[LLVMdev] Preferring to use GCC instead of LLVM

Jon Harrop jon at ffconsultancy.com
Tue May 13 05:57:33 PDT 2008


On Tuesday 13 May 2008 06:49:34 kr512 wrote:
> Jon Harrop wrote:
> > Can you explain why you would like to generate DLLs on the
> > customer's computer rather than using LLVM as a JIT
> > compiler?
>
> Customers/clients unhappy with the inefficiency, extra CPU
> and RAM usage, and performance penalty of JIT.  They require
> a faster, more efficient solution.  The solution is to fully
> compile programs to native code at the time of installation
> of programs on customer's computer, instead of incurring JIT
> overhead every time the program is launched and run by
> customer.
>
> A customer installs a program once (or rarely), but
> launches/runs it many times.  Customers don't care if
> program installation (including compiling to native code) is
> a bit slow, because they do it only once.  But they DO care
> if launching and/or running the program is slow or
> inefficient, because they do this very often.
>
> Customers/clients demand that cost of converting to native
> code be shifted out of run-time, and into installation-time
> instead.
>
> Major client says using JIT is "a moronic strategy with
> unnecessary complexity and undesirable performance (CPU and
> RAM use) characteristics, with significant disadvantages
> compared to fully converting programs to native code at time
> of installation".

Ok. There are lots of issues here. As I understand it, LLVM aims to:

. Support Mac OS first, Linux second and Windows is not a priority.
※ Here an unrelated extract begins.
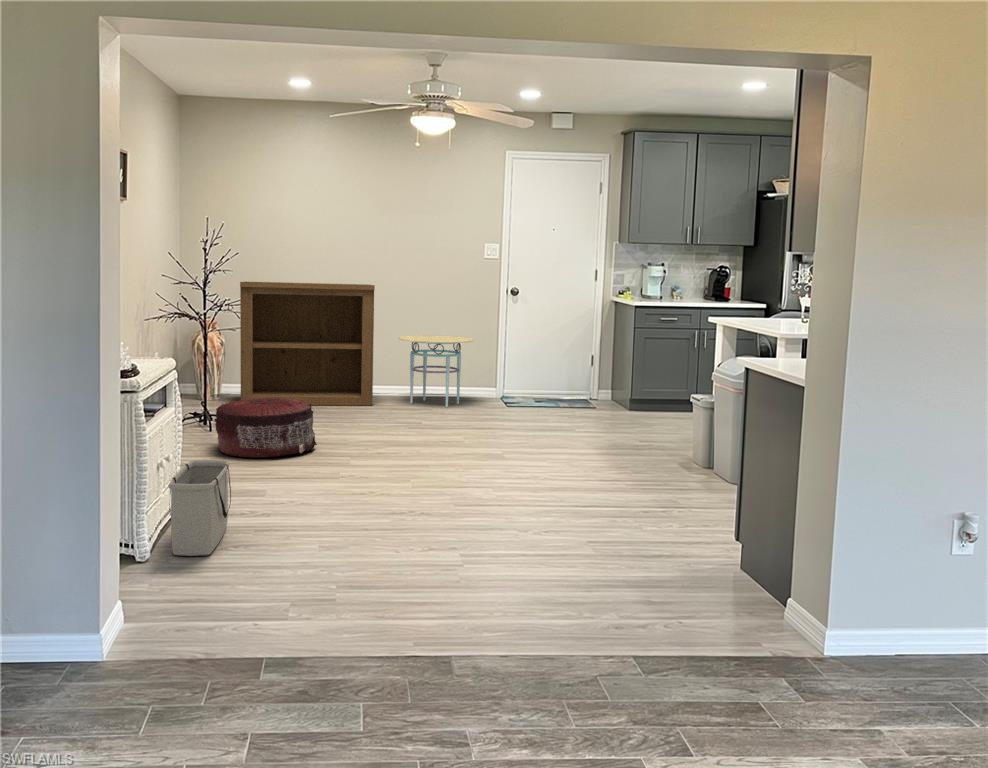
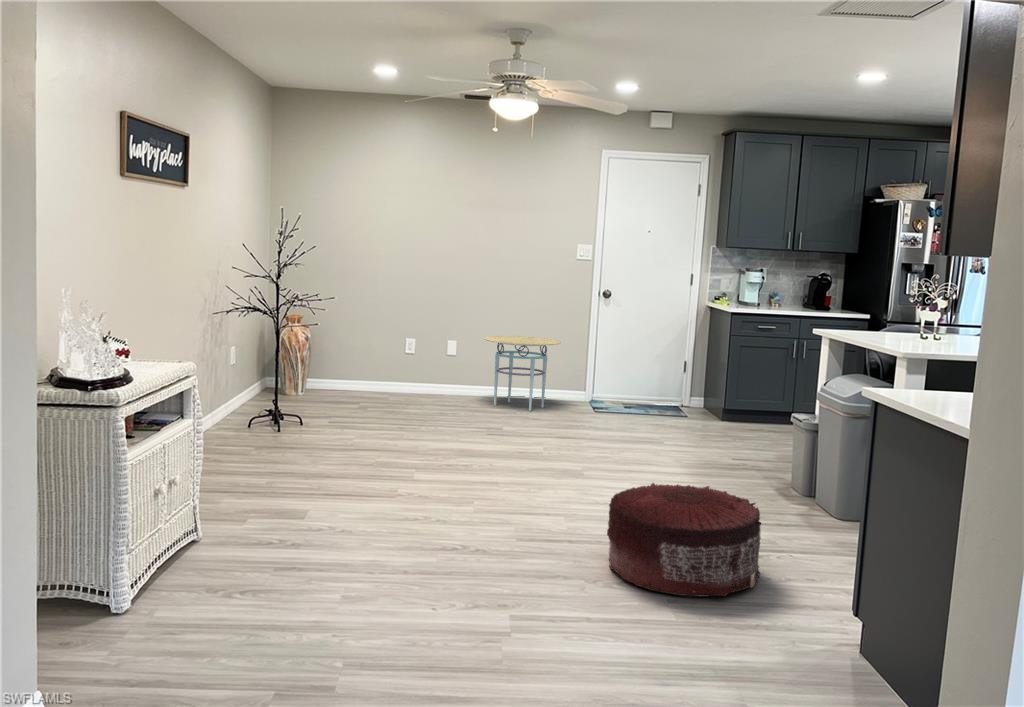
bookshelf: present [240,281,375,405] -> none [323,277,460,406]
pouf: present [214,397,317,457] -> present [607,483,761,597]
storage bin: present [168,460,231,556] -> none [139,476,236,599]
. Provide JIT compilation first and the ability to generate standalone 
executables and DLLs second.

. Provide fast compilation first and optimization second.

So LLVM has relatively poor support for Windows, no direct support for DLL 
generation and the exact opposite of your performance requirements.

In other words, LLVM does not aspire to do what you are asking and, 
consequently, it is not surprising that none of this stuff is implemented. 
Therefore, I think it is misguided for you to choose LLVM for your project.

I appreciate that you have customer demands but those demands are very unusual 
(and, frankly, absurd!) but you must try to meet them regardless. Nobody here 
cares about providing that functionality because nobody else wants it.

Software with the nearest requirements that I can think of is MATLAB, which 
bundles precompiled optimized implementations of core numerical algorithms 
for a variety of architectures and chooses between them at run-time.

-- 
Dr Jon D Harrop, Flying Frog Consultancy Ltd.